DeVerm;344537 Wrote: 
> 
> Next, you can generate your own clock with your own/local oscillator
> and re-clock the data with that before sending it into the DAC chip.
> This would eliminate the problem, won't it? I don't know what they do,
> maybe they don't believe anyone can hear the jitter?

The problem is average clock speed mismatch.  Suppose your local clock
is 1% faster.  Then you better wait a minute or so before you start
playing on a gapless 100 minute series of tracks...

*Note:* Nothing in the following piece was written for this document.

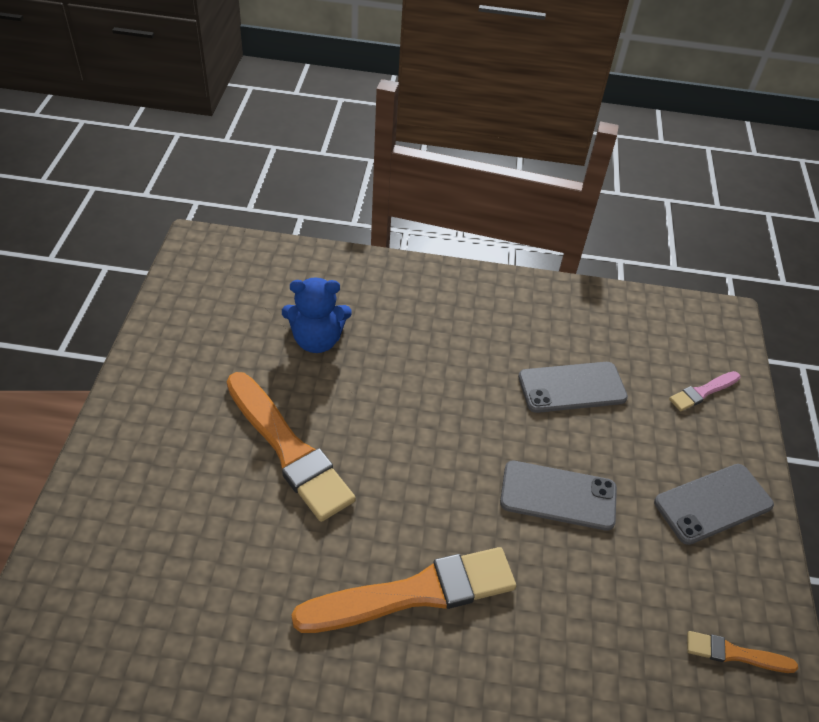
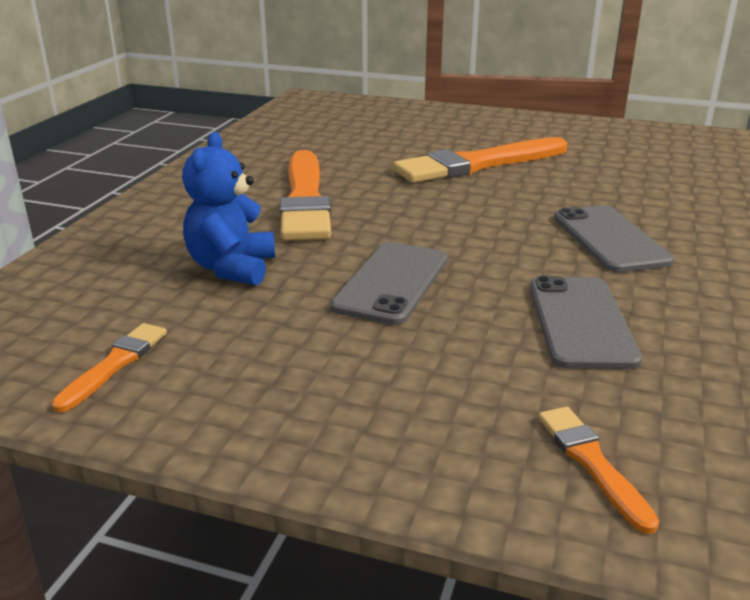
camera: 105 degrees right, 20 degrees down
blue teddy bear [282,277,352,353] -> blue teddy bear moved to [182,132,275,286]
grey phone [654,464,774,545] -> grey phone moved to [554,205,674,273]
pink brush [669,371,740,411] -> orange brush [538,407,659,534]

Still, I agree - there are ways to handle this (adjustable clock rates
are one).  But the easiest one is to fetch the data asynchronously,
like the squeezeboxen do.  I find it ironic that many "audiophiles"
insist on incorporating S/PDIF jitter by connecting them to external
DACs.  If they really believed jitter was such a problem, why introduce
it again after you finally arrived at an architecture that was free of
it? 

> I'm just trying to understand why jitter is still a problem. I know they
> can measure it now, so it's really there, and I also believe that an
> optical link introduces more jitter than coaxial, but I still do not
> believe that the difference that people hear between the two is
> -caused- by that difference in jitter. I see no prove of that and find
> it much more plausible that the difference as experienced by those
> people is from an analog cause like the electrical ground connection
> that you have with coax but don't have with fiber. 

I'm not aware of any controlled listening tests that distinguish
between a jittered and unjittered signal into a modern,
jitter-rejecting DAC.  So the whole issue may be moot, yes.